▶ Job
When you transcribe the lines below, keep every word the same and leave the pictures behind.

Stored data entries
== Segment start ==
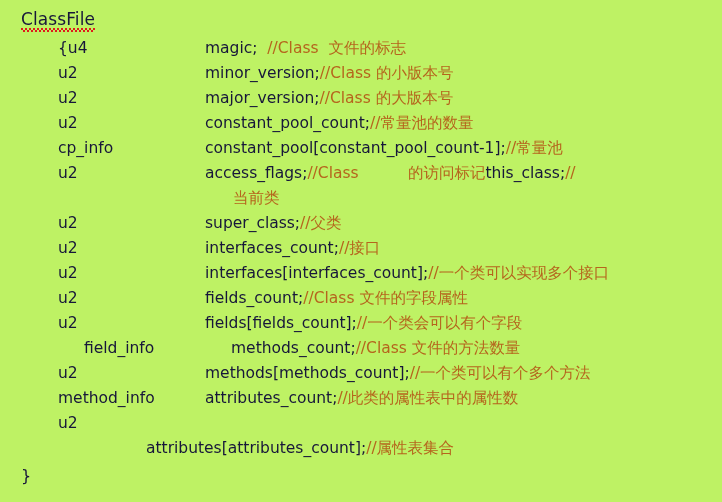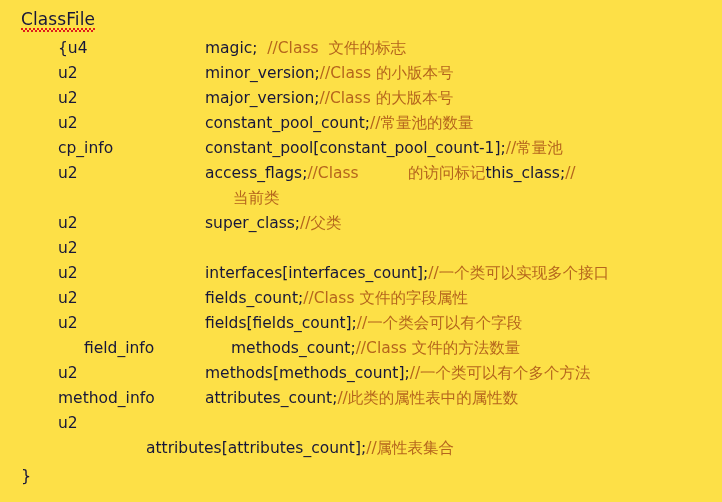--- a/index.html
+++ b/index.html
@@ -4,21 +4,21 @@
 <style>
   html, body {
     margin: 0;
     padding: 0;
     background: #ffffff;
   }
   #doc {
     position: relative;
     width: 722px;
     height: 502px;
-    background: #fde047;
+    background: #bef264;
     font-family: "DejaVu Sans", "Liberation Sans", sans-serif;
     overflow: hidden;
     box-sizing: border-box;
   }
 
   
   .title {
     position: absolute;
     left: 21px;
     top: 9px;
@@ -109,21 +109,21 @@
   <div class="title"><span class="squiggle">ClassFile</span></div>
 
   <div class="struct" id="struct-body">
       <div class="row" style="position: absolute; left: 0px; top: 0px; width: 664px;"><span class="col-type">{u4</span><span class="col-decl"><span>magic;  </span><span class="cm">//Class  文件的标志</span></span></div>
       <div class="row" style="position: absolute; left: 0px; top: 25px; width: 722px;"><span class="col-type">u2</span><span class="col-decl"><span>minor_version;</span><span class="cm">//Class 的小版本号</span></span></div>
       <div class="row" style="position: absolute; left: 0px; top: 50px; width: 722px;"><span class="col-type">u2</span><span class="col-decl"><span>major_version;</span><span class="cm">//Class 的大版本号</span></span></div>
       <div class="row" style="position: absolute; left: 0px; top: 75px; width: 722px;"><span class="col-type">u2</span><span class="col-decl"><span>constant_pool_count;</span><span class="cm">//常量池的数量</span></span></div>
       <div class="row" style="position: absolute; left: 0px; top: 100px; width: 722px; padding-left: 48px;"><span class="col-type">cp_info</span><span class="col-decl"><span>constant_pool[constant_pool_count-1];</span><span class="cm">//常量池</span></span></div>
       <div class="row tall" style="position: absolute; left: 0px; top: 125px; width: 722px;"><span class="col-type">u2</span><span class="col-decl"><span>access_flags;</span><span class="cm">//Class          的访问标记</span><span>this_class;</span><span class="cm">//</span></span><span class="wrapline">当前类</span></div>
       <div class="row" style="position: absolute; left: 0px; top: 175px; width: 722px;"><span class="col-type">u2</span><span class="col-decl"><span>super_class;</span><span class="cm">//父类</span></span></div>
-      <div class="row" style="position: absolute; left: 0px; top: 200px; width: 722px;"><span class="col-type">u2</span></div>
+      <div class="row" style="position: absolute; left: 0px; top: 200px; width: 722px;"><span class="col-type">u2</span><span class="col-decl"><span>interfaces_count;</span><span class="cm">//接口</span></span></div>
       <div class="row" style="position: absolute; left: 0px; top: 225px; width: 722px;"><span class="col-type">u2</span><span class="col-decl"><span>interfaces[interfaces_count];</span><span class="cm">//一个类可以实现多个接口</span></span></div>
       <div class="row" style="position: absolute; left: 0px; top: 250px; width: 722px;"><span class="col-type">u2</span><span class="col-decl"><span>fields_count;</span><span class="cm">//Class 文件的字段属性</span></span></div>
       <div class="row" style="position: absolute; left: 0px; top: 275px; width: 722px;"><span class="col-type">u2</span><span class="col-decl"><span>fields[fields_count];</span><span class="cm">//一个类会可以有个字段</span></span></div>
       <div class="row" style="position: absolute; left: 0px; top: 300px; width: 626px; margin-left: 26px;"><span class="col-type">field_info</span><span class="col-decl"><span>methods_count;</span><span class="cm">//Class 文件的方法数量</span></span></div>
       <div class="row" style="position: absolute; left: 0px; top: 325px; width: 722px;"><span class="col-type">u2</span><span class="col-decl"><span>methods[methods_count];</span><span class="cm">//一个类可以有个多个方法</span></span></div>
       <div class="row" style="position: absolute; left: 0px; top: 350px; width: 722px;"><span class="col-type">method_info</span><span class="col-decl"><span>attributes_count;</span><span class="cm">//此类的属性表中的属性数</span></span></div>
       <div class="row" style="position: absolute; left: 0px; top: 375px; width: 722px;"><span class="col-type">u2</span><span class="col-decl"><span></span><span class="cm"></span></span></div>
       <div class="row" style="position: absolute; left: 0px; top: 400px; width: 722px;"><span class="col-decl tight"><span>attributes[attributes_count];</span><span class="cm">//属性表集合</span></span></div>
     </div>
== Segment end ==
▶ Result
--- a/index.html
+++ b/index.html
@@ -4,21 +4,21 @@
 <style>
   html, body {
     margin: 0;
     padding: 0;
     background: #ffffff;
   }
   #doc {
     position: relative;
     width: 722px;
     height: 502px;
-    background: #fde047;
+    background: #bef264;
     font-family: "DejaVu Sans", "Liberation Sans", sans-serif;
     overflow: hidden;
     box-sizing: border-box;
   }
 
   
   .title {
     position: absolute;
     left: 21px;
     top: 9px;
@@ -109,21 +109,21 @@
   <div class="title"><span class="squiggle">ClassFile</span></div>
 
   <div class="struct" id="struct-body">
       <div class="row" style="position: absolute; left: 0px; top: 0px; width: 664px;"><span class="col-type">{u4</span><span class="col-decl"><span>magic;  </span><span class="cm">//Class  文件的标志</span></span></div>
       <div class="row" style="position: absolute; left: 0px; top: 25px; width: 722px;"><span class="col-type">u2</span><span class="col-decl"><span>minor_version;</span><span class="cm">//Class 的小版本号</span></span></div>
       <div class="row" style="position: absolute; left: 0px; top: 50px; width: 722px;"><span class="col-type">u2</span><span class="col-decl"><span>major_version;</span><span class="cm">//Class 的大版本号</span></span></div>
       <div class="row" style="position: absolute; left: 0px; top: 75px; width: 722px;"><span class="col-type">u2</span><span class="col-decl"><span>constant_pool_count;</span><span class="cm">//常量池的数量</span></span></div>
       <div class="row" style="position: absolute; left: 0px; top: 100px; width: 722px; padding-left: 48px;"><span class="col-type">cp_info</span><span class="col-decl"><span>constant_pool[constant_pool_count-1];</span><span class="cm">//常量池</span></span></div>
       <div class="row tall" style="position: absolute; left: 0px; top: 125px; width: 722px;"><span class="col-type">u2</span><span class="col-decl"><span>access_flags;</span><span class="cm">//Class          的访问标记</span><span>this_class;</span><span class="cm">//</span></span><span class="wrapline">当前类</span></div>
       <div class="row" style="position: absolute; left: 0px; top: 175px; width: 722px;"><span class="col-type">u2</span><span class="col-decl"><span>super_class;</span><span class="cm">//父类</span></span></div>
-      <div class="row" style="position: absolute; left: 0px; top: 200px; width: 722px;"><span class="col-type">u2</span></div>
+      <div class="row" style="position: absolute; left: 0px; top: 200px; width: 722px;"><span class="col-type">u2</span><span class="col-decl"><span>interfaces_count;</span><span class="cm">//接口</span></span></div>
       <div class="row" style="position: absolute; left: 0px; top: 225px; width: 722px;"><span class="col-type">u2</span><span class="col-decl"><span>interfaces[interfaces_count];</span><span class="cm">//一个类可以实现多个接口</span></span></div>
       <div class="row" style="position: absolute; left: 0px; top: 250px; width: 722px;"><span class="col-type">u2</span><span class="col-decl"><span>fields_count;</span><span class="cm">//Class 文件的字段属性</span></span></div>
       <div class="row" style="position: absolute; left: 0px; top: 275px; width: 722px;"><span class="col-type">u2</span><span class="col-decl"><span>fields[fields_count];</span><span class="cm">//一个类会可以有个字段</span></span></div>
       <div class="row" style="position: absolute; left: 0px; top: 300px; width: 626px; margin-left: 26px;"><span class="col-type">field_info</span><span class="col-decl"><span>methods_count;</span><span class="cm">//Class 文件的方法数量</span></span></div>
       <div class="row" style="position: absolute; left: 0px; top: 325px; width: 722px;"><span class="col-type">u2</span><span class="col-decl"><span>methods[methods_count];</span><span class="cm">//一个类可以有个多个方法</span></span></div>
       <div class="row" style="position: absolute; left: 0px; top: 350px; width: 722px;"><span class="col-type">method_info</span><span class="col-decl"><span>attributes_count;</span><span class="cm">//此类的属性表中的属性数</span></span></div>
       <div class="row" style="position: absolute; left: 0px; top: 375px; width: 722px;"><span class="col-type">u2</span><span class="col-decl"><span></span><span class="cm"></span></span></div>
       <div class="row" style="position: absolute; left: 0px; top: 400px; width: 722px;"><span class="col-decl tight"><span>attributes[attributes_count];</span><span class="cm">//属性表集合</span></span></div>
     </div>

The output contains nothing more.